─── ENTRIES PROVIDED ───

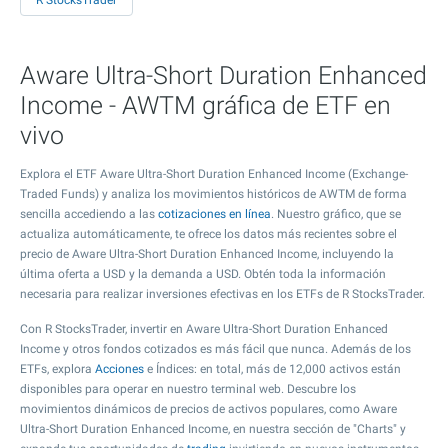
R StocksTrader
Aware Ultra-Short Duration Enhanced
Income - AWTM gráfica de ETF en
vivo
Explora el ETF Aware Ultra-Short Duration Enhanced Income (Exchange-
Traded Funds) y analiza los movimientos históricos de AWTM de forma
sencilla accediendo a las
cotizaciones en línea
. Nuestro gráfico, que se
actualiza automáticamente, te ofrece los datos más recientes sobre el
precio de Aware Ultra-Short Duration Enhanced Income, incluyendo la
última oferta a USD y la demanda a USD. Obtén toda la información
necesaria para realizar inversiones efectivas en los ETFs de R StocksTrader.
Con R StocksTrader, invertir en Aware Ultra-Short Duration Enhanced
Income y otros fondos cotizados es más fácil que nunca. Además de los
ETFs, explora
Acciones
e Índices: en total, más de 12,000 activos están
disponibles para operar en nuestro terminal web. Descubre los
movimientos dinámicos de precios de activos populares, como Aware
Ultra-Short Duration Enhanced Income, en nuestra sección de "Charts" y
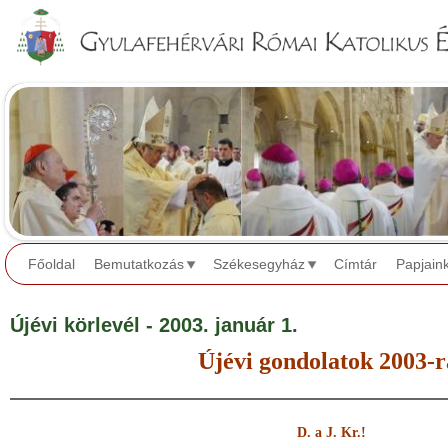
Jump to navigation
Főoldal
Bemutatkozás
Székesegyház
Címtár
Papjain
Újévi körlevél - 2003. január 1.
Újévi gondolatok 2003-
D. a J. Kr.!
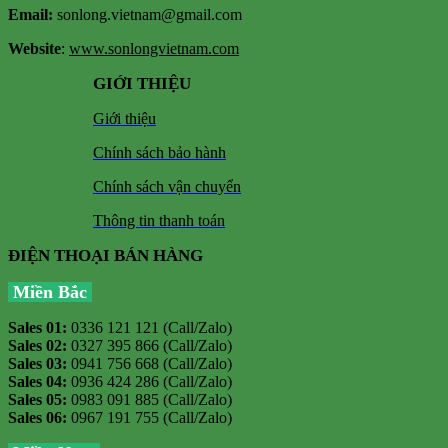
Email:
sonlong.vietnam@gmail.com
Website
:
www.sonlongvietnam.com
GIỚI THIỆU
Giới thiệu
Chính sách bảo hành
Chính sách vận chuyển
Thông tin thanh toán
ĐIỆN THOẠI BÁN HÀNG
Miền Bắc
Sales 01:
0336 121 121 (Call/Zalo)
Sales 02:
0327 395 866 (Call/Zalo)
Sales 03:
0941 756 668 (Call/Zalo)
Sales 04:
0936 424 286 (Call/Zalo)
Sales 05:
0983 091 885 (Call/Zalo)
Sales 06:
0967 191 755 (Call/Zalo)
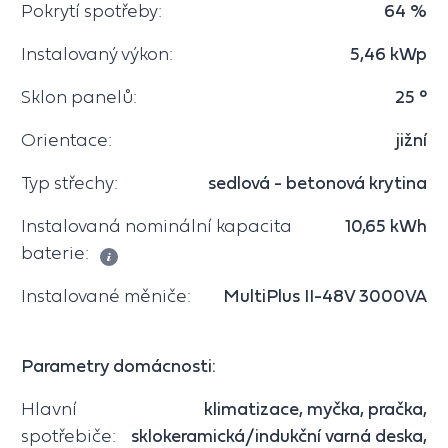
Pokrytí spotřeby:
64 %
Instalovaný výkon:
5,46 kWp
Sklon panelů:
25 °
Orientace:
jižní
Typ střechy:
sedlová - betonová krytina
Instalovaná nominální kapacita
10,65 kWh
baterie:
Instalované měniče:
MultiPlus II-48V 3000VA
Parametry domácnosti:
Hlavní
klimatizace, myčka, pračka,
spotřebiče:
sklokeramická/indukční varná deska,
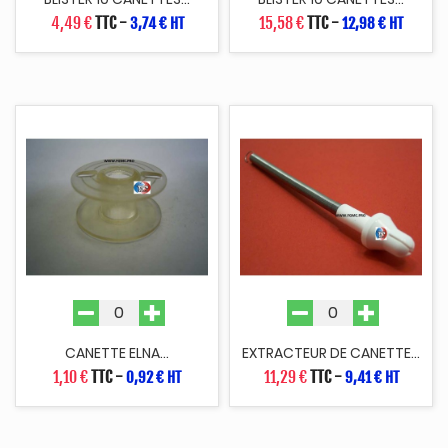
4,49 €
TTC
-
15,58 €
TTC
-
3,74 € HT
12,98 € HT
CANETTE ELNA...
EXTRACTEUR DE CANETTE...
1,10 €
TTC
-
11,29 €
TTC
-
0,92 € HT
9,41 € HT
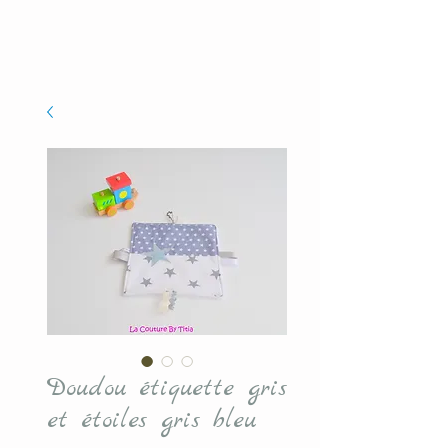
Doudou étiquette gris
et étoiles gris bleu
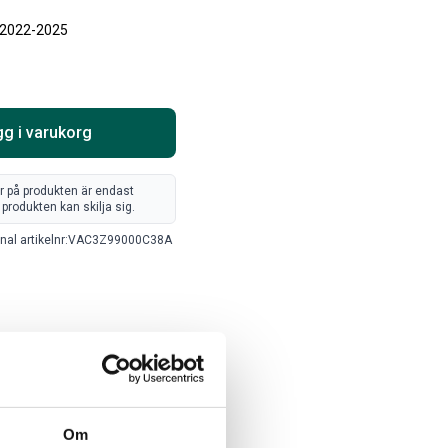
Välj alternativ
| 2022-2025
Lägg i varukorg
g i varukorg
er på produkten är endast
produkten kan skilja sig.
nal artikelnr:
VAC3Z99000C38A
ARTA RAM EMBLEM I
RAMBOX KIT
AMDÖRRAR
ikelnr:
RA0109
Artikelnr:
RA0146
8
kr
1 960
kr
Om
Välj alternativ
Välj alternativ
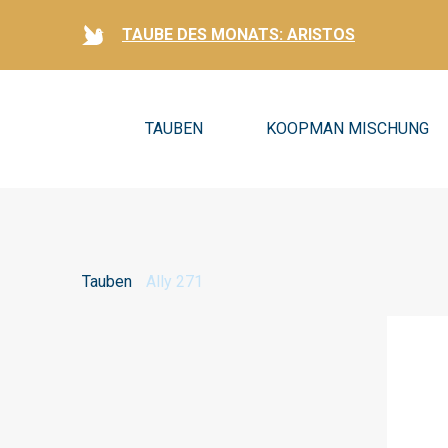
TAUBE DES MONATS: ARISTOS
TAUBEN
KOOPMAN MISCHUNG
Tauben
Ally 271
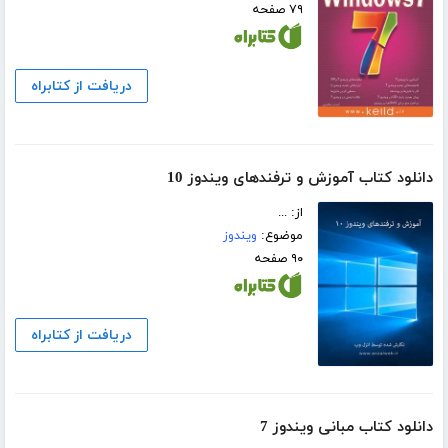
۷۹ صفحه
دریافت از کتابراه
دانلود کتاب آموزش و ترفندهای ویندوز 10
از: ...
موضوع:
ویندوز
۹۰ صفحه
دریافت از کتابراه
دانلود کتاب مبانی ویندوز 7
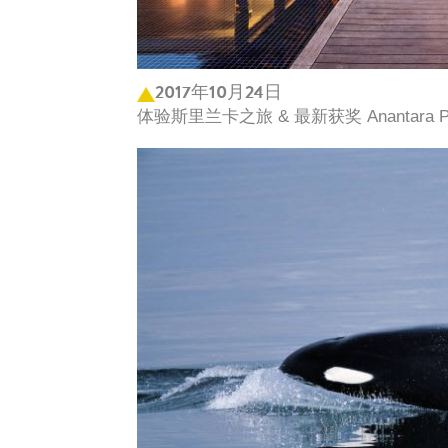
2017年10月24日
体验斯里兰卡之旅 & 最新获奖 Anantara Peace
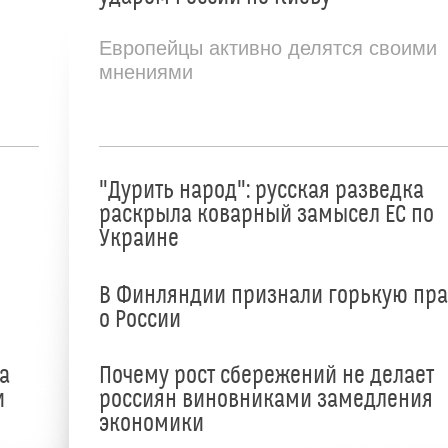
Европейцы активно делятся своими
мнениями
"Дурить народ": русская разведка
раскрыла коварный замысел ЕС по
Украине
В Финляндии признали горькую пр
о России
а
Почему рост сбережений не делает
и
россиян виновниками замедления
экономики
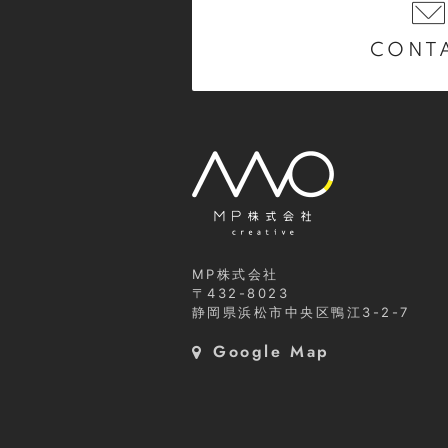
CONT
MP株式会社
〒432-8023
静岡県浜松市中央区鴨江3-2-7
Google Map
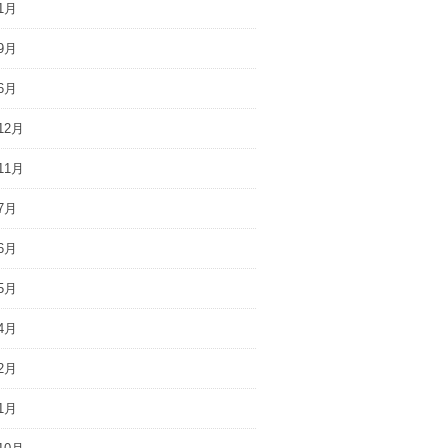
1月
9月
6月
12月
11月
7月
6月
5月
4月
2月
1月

───

The copy should begin at the line containing "Chính sách vận chuyển" and end at the last line of the data above; please restate those lines word for word without the pictures.

Chính sách vận chuyển
Thông tin thanh toán
ĐIỆN THOẠI BÁN HÀNG
Miền Bắc
Sales 01:
0336 121 121 (Call/Zalo)
Sales 02:
0327 395 866 (Call/Zalo)
Sales 03:
0941 756 668 (Call/Zalo)
Sales 04:
0936 424 286 (Call/Zalo)
Sales 05:
0983 091 885 (Call/Zalo)
Sales 06:
0967 191 755 (Call/Zalo)
Pokrytí spotřeby:
64 %
Instalovaný výkon:
5,46 kWp
Sklon panelů:
25 °
Orientace:
jižní
Typ střechy:
sedlová - betonová krytina
Instalovaná nominální kapacita
10,65 kWh
baterie:
Instalované měniče:
MultiPlus II-48V 3000VA
Parametry domácnosti:
Hlavní
klimatizace, myčka, pračka,
spotřebiče:
sklokeramická/indukční varná deska,
4,49 €
TTC
-
15,58 €
TTC
-
3,74 € HT
12,98 € HT
CANETTE ELNA...
EXTRACTEUR DE CANETTE...
1,10 €
TTC
-
11,29 €
TTC
-
0,92 € HT
9,41 € HT
Doudou étiquette gris
et étoiles gris bleu
Välj alternativ
| 2022-2025
Lägg i varukorg
g i varukorg
er på produkten är endast
produkten kan skilja sig.
nal artikelnr:
VAC3Z99000C38A
ARTA RAM EMBLEM I
RAMBOX KIT
AMDÖRRAR
ikelnr:
RA0109
Artikelnr:
RA0146
8
kr
1 960
kr
Om
Välj alternativ
Välj alternativ
TAUBE DES MONATS: ARISTOS
TAUBEN
KOOPMAN MISCHUNG
Tauben
Ally 271
۷۹ صفحه
دریافت از کتابراه
دانلود کتاب آموزش و ترفندهای ویندوز 10
از: ...
موضوع:
ویندوز
۹۰ صفحه
دریافت از کتابراه
دانلود کتاب مبانی ویندوز 7
2017年10月24日
体验斯里兰卡之旅 & 最新获奖 Anantara Peace
Европейцы активно делятся своими
мнениями
"Дурить народ": русская разведка
раскрыла коварный замысел ЕС по
Украине
В Финляндии признали горькую пр
о России
а
Почему рост сбережений не делает
и
россиян виновниками замедления
экономики
CONT
MP株式会社
〒432-8023
静岡県浜松市中央区鴨江3-2-7
Google Map
1月
9月
6月
12月
11月
7月
6月
5月
4月
2月
1月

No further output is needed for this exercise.